(Items from a dataset)
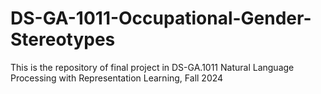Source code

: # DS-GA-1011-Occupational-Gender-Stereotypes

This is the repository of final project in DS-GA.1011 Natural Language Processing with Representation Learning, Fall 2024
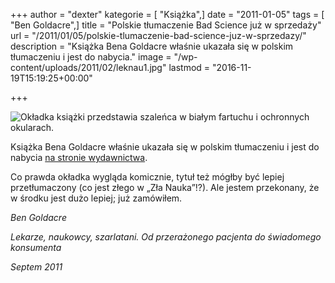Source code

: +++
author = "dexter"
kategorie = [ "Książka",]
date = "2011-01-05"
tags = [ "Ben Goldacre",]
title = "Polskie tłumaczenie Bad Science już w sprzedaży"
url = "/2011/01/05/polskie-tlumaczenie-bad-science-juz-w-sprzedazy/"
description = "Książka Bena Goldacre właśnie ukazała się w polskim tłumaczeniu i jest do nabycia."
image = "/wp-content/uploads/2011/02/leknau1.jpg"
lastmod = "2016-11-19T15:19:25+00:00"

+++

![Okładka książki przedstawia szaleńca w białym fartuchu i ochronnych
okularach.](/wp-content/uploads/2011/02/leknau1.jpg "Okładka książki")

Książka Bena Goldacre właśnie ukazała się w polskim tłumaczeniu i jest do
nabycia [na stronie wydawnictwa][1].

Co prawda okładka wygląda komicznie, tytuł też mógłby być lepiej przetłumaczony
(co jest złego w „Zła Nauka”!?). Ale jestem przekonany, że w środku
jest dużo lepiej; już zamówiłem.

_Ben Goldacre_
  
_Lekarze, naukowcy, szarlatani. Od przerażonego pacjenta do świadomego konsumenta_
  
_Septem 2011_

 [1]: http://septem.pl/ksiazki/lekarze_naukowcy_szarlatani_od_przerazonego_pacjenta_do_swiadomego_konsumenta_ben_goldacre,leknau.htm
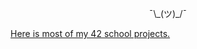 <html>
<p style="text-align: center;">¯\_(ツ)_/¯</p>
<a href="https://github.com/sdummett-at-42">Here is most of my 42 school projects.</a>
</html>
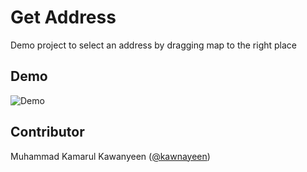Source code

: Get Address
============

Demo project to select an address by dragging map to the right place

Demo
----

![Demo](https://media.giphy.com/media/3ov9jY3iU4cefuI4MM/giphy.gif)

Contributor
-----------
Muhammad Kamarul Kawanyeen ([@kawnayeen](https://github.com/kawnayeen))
--
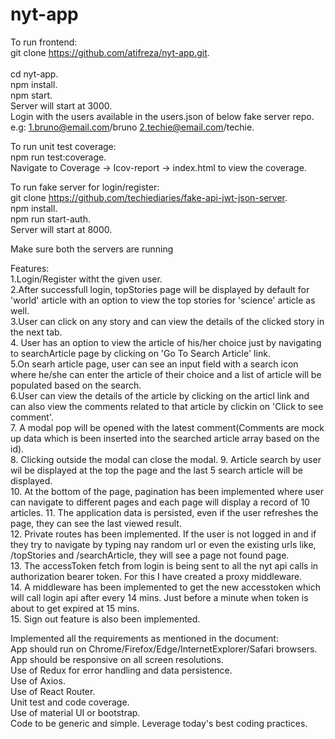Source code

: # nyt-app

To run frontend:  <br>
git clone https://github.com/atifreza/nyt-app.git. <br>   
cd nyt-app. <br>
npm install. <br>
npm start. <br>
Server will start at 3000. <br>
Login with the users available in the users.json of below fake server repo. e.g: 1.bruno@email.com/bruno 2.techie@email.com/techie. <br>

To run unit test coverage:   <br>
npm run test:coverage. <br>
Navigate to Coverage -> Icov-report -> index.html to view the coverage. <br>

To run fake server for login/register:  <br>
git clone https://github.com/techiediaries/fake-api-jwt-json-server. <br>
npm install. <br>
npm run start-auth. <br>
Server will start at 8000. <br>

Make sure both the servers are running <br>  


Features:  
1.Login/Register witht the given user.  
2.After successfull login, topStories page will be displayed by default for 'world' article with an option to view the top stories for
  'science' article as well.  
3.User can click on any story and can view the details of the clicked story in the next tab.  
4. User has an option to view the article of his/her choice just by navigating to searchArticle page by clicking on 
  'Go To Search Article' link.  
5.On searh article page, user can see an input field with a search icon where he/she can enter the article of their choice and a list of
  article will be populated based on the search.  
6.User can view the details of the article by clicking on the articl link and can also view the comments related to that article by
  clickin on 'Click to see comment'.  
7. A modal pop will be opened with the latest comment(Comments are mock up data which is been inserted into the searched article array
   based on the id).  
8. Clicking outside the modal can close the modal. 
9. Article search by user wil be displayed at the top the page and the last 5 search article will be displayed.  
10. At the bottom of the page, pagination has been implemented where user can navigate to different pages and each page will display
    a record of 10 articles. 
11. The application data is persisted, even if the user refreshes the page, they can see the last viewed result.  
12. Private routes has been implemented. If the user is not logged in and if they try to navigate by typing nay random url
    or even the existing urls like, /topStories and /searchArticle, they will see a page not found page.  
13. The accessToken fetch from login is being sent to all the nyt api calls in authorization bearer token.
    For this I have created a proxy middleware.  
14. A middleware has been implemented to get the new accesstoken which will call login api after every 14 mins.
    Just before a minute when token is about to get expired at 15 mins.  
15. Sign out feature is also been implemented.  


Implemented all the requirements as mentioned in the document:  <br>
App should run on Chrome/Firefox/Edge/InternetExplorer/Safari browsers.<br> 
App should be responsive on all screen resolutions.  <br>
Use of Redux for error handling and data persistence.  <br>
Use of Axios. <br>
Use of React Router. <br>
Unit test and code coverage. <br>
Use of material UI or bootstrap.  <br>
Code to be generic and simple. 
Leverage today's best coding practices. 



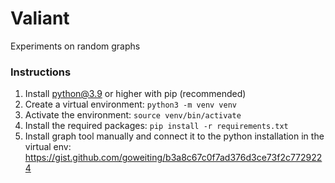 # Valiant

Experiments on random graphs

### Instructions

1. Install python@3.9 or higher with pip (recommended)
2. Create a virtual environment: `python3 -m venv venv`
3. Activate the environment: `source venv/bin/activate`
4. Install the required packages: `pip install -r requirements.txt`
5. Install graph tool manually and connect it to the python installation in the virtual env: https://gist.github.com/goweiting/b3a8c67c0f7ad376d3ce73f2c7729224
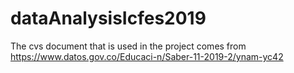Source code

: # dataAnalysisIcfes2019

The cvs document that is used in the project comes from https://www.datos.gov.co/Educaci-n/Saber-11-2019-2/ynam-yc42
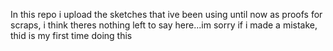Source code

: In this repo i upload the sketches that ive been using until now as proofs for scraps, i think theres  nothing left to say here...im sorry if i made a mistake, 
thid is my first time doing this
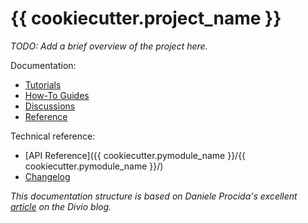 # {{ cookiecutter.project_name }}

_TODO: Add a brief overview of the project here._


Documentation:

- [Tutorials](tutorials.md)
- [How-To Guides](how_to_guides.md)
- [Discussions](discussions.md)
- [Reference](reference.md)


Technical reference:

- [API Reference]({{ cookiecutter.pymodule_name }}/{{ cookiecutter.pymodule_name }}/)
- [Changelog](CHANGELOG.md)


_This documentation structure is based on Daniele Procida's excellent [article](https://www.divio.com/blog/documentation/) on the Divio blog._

● **Problem description**: Check each line above for the string "jest" and return those that contain it.

● **Solved problem**:
description = "Książka Bena Goldacre właśnie ukazała się w polskim tłumaczeniu i jest do nabycia."
Książka Bena Goldacre właśnie ukazała się w polskim tłumaczeniu i jest do
(co jest złego w „Zła Nauka”!?). Ale jestem przekonany, że w środku
jest dużo lepiej; już zamówiłem.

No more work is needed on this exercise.